Так можно понять некоторые другие черты Шостаковича. Проблема Зла (или, говоря другим языком, Греха) — одна из самых глубоких, недаром Достоевский свой главный роман хотел назвать «История великого грешника». Но это тема и небезопасная для исследователя: погружение в стихию Зла не может пройти для человека бесследно, если он не обладает надежной защитой, а такой защитой может быть, вероятно, только глубокая вера. Этой защитой Шостакович не обладал, и таково, по-видимому, объяснение неудач и падений в его творчестве или его печальных общественных действий (хотя в самые тяжелые для него моменты он радовал нас своим мужественным достоинством). В этом он повторил судьбу своей страны: колеблющийся между Светом и Мраком, падающий и подымающийся, но все же пробивающийся к Свету.
II
Русская культура, очевидно, не может быть понята как одна из национальных ветвей западноевропейской культуры — она слишком явно в эти рамки не укладывается. Но если искать эталон для сравнения духовного развития России в «Послепетровский» или, точнее сказать, «Послепушкинский» период, то таким эталоном естественно окажется культура Западной Европы. И при этом сопоставлении особенно ярко выделяется одна черта, специфическая только для русской культуры и резко отделяющая ее от духовных влияний, господствовавших в это же время на Западе. Я имею в виду то, что все самые высокие достижения русской культуры этой эпохи были неразрывно связаны с христианством.
- - -
» Письменное задание 1: Повторите слово в слово часть отрывка для чтения, начиная со слов «Так можно понять» и заканчивая словами «пробивающийся к Свету.».
» Письменное задание 2: Пожалуйста, воспроизведите без изменений записи, начиная с самого их начала и заканчивая строкой, в которой стоит «5. 对每一个节点,从该节点», включая эту строку. Картинки в ответ не включайте.
Отрывок и записи никак не связаны друг с другом.

» Материал для упражнения:
- - -
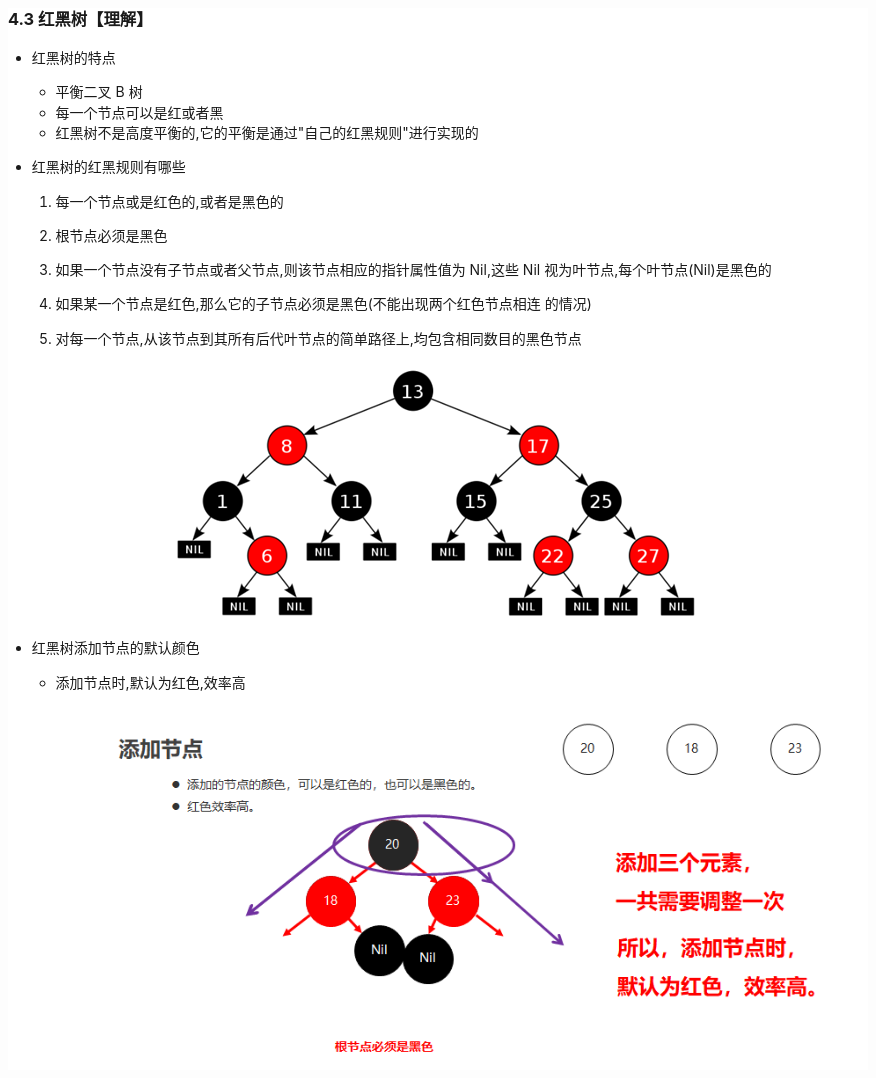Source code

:### 4.3 红黑树【理解】

- 红黑树的特点

  - 平衡二叉 B 树
  - 每一个节点可以是红或者黑
  - 红黑树不是高度平衡的,它的平衡是通过"自己的红黑规则"进行实现的

- 红黑树的红黑规则有哪些

  1. 每一个节点或是红色的,或者是黑色的

  2. 根节点必须是黑色

  3. 如果一个节点没有子节点或者父节点,则该节点相应的指针属性值为 Nil,这些 Nil 视为叶节点,每个叶节点(Nil)是黑色的

  4. 如果某一个节点是红色,那么它的子节点必须是黑色(不能出现两个红色节点相连 的情况)

  5. 对每一个节点,从该节点到其所有后代叶节点的简单路径上,均包含相同数目的黑色节点

     ![12_红黑树结构图](/tupian/12_%E7%BA%A2%E9%BB%91%E6%A0%91%E7%BB%93%E6%9E%84%E5%9B%BE.png)

- 红黑树添加节点的默认颜色

  - 添加节点时,默认为红色,效率高

    ![13_红黑树添加节点颜色](/tupian/13_%E7%BA%A2%E9%BB%91%E6%A0%91%E6%B7%BB%E5%8A%A0%E8%8A%82%E7%82%B9%E9%A2%9C%E8%89%B2.png)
- - -
» Ответ 1:
Так можно понять некоторые другие черты Шостаковича. Проблема Зла (или, говоря другим языком, Греха) — одна из самых глубоких, недаром Достоевский свой главный роман хотел назвать «История великого грешника». Но это тема и небезопасная для исследователя: погружение в стихию Зла не может пройти для человека бесследно, если он не обладает надежной защитой, а такой защитой может быть, вероятно, только глубокая вера. Этой защитой Шостакович не обладал, и таково, по-видимому, объяснение неудач и падений в его творчестве или его печальных общественных действий (хотя в самые тяжелые для него моменты он радовал нас своим мужественным достоинством). В этом он повторил судьбу своей страны: колеблющийся между Светом и Мраком, падающий и подымающийся, но все же пробивающийся к Свету.

» Ответ 2:
Source code

:### 4.3 红黑树【理解】

- 红黑树的特点

  - 平衡二叉 B 树
  - 每一个节点可以是红或者黑
  - 红黑树不是高度平衡的,它的平衡是通过"自己的红黑规则"进行实现的

- 红黑树的红黑规则有哪些

  1. 每一个节点或是红色的,或者是黑色的

  2. 根节点必须是黑色

  3. 如果一个节点没有子节点或者父节点,则该节点相应的指针属性值为 Nil,这些 Nil 视为叶节点,每个叶节点(Nil)是黑色的

  4. 如果某一个节点是红色,那么它的子节点必须是黑色(不能出现两个红色节点相连 的情况)

  5. 对每一个节点,从该节点到其所有后代叶节点的简单路径上,均包含相同数目的黑色节点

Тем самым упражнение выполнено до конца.